WHAT THIS EXERCISE ASKS:
1: In the passage about Santiago's resettlement, answer each question on its own line:
(a) Which three kinds of expectations in the United States does it say often differ from those in other countries?
(b) What share of the Cuban population do Jehovah's Witnesses make up?
(c) Where was the home at which a friend offered the couple free accommodations?
2: Write what comes next in the passage about Santiago's resettlement, picking up after its final sentence.

DOCUMENT PASSAGE:
+-------+

Finding work in a new country is a challenge for many refugees. The cultural, professional, and academic expectations found in the United States are often quite different from those found in other countries around the world. In addition, many refugees were experts or professionals in their home country. Unfortunately, in America, they are unable to find employment in their field of work without starting their education and training all over again. Santiago’s story is just one of the many illustrations of these challenges.
Santiago and his wife lived in Cuba until the religious persecution they faced forced them to flee for their lives. Jehovah Witnesses make up less than 1% of the Cuban population; many of whom have been forced to flee or imprisoned for their beliefs. The couple applied for refugee status while in Cuba and was granted approval to move to Baltimore. They arrived nervous but grateful to have a relative who could help them live in the city. They quickly found employment and a friend offered them free accommodations at his home in Frederick, Maryland.

+-------+

DATASET:

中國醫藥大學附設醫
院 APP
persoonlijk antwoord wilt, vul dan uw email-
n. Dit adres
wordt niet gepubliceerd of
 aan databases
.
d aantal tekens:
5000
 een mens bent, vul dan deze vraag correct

+-------+

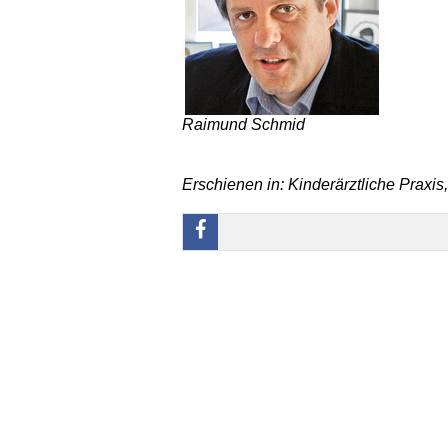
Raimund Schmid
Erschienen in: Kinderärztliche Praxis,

+-------+

YOUR WRITTEN ANSWERS:
1:
(a) Cultural, professional, and academic expectations.
(b) Less than 1%.
(c) Frederick, Maryland.

2:
However, Santiago began to feel that his job would never offer enough financial stability for him and his wife to find a home of their own. Even with free rent, they were living paycheck to paycheck covering only food, transportation, and medical expenses. In March 2014, Santiago learned of LSS/NCA’s services and began working with a caseworker who provided one-on-one pre-employment training and guidance.
Santiago now works at Canam Steel Corp and is happy that he can take care of his wife who has recently needed additional medical care. He continues to work with LSS/NCA and has said “even though we are strangers to you, you really care for us.”